• Assignment
Give the data again exactly as it appears, excluding any pictures.

• Extracted data
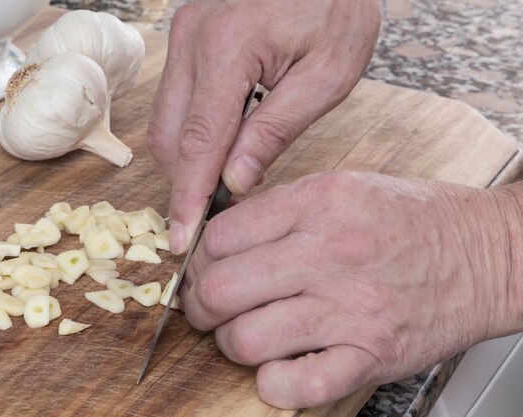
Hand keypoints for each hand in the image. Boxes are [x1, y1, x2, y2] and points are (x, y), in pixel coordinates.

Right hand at [146, 0, 380, 253]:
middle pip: (169, 136)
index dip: (188, 196)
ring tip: (232, 169)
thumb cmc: (337, 8)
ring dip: (191, 156)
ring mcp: (182, 34)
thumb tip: (233, 182)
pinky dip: (194, 131)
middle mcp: (191, 38)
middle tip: (222, 206)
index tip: (181, 238)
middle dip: (188, 179)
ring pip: (165, 121)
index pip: (198, 141)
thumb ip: (274, 131)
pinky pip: (174, 101)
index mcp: (228, 47)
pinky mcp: (185, 37)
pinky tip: (226, 139)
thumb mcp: (325, 75)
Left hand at [180, 171, 519, 408]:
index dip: (198, 257)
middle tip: (208, 306)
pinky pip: (297, 387)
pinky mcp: (372, 354)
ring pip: (245, 340)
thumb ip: (279, 209)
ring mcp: (352, 308)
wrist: (487, 252)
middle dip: (199, 305)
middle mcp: (331, 254)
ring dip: (231, 343)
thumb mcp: (343, 187)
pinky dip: (273, 385)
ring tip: (244, 334)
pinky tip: (278, 367)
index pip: (220, 236)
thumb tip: (217, 238)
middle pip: (220, 289)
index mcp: (319, 204)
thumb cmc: (413, 220)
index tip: (203, 268)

• Problem solution
Hand keypoints for each hand in the image. Boxes are [x1, y1, x2, y2] and points are (x, y), in pixel coordinates.

Right hand at [146, 0, 380, 253]:
middle pip: (169, 136)
index dip: (188, 196)
ring tip: (232, 169)
thumb cmc: (337, 8)
ring dip: (191, 156)
ring mcp: (182, 34)
thumb tip: (233, 182)
pinky dip: (194, 131)
middle mcp: (191, 38)
middle tip: (222, 206)
index tip: (181, 238)
middle dip: (188, 179)
ring pip: (165, 121)
index pip: (198, 141)
thumb ip: (274, 131)
pinky pip: (174, 101)
index mcp: (228, 47)
pinky mcp: (185, 37)
pinky tip: (226, 139)
thumb mcp: (325, 75)
Left hand at [180, 171, 519, 408]:
index dip: (198, 257)
middle tip: (208, 306)
pinky pip: (297, 387)
pinky mcp: (372, 354)
ring pip: (245, 340)
thumb ip: (279, 209)
ring mcp: (352, 308)
wrist: (487, 252)
middle dip: (199, 305)
middle mcp: (331, 254)
ring dip: (231, 343)
thumb mcp: (343, 187)
pinky dip: (273, 385)
ring tip: (244, 334)
pinky tip: (278, 367)
index pip: (220, 236)
thumb tip: (217, 238)
middle pip: (220, 289)
index mcp: (319, 204)
thumb cmc: (413, 220)
index tip: (203, 268)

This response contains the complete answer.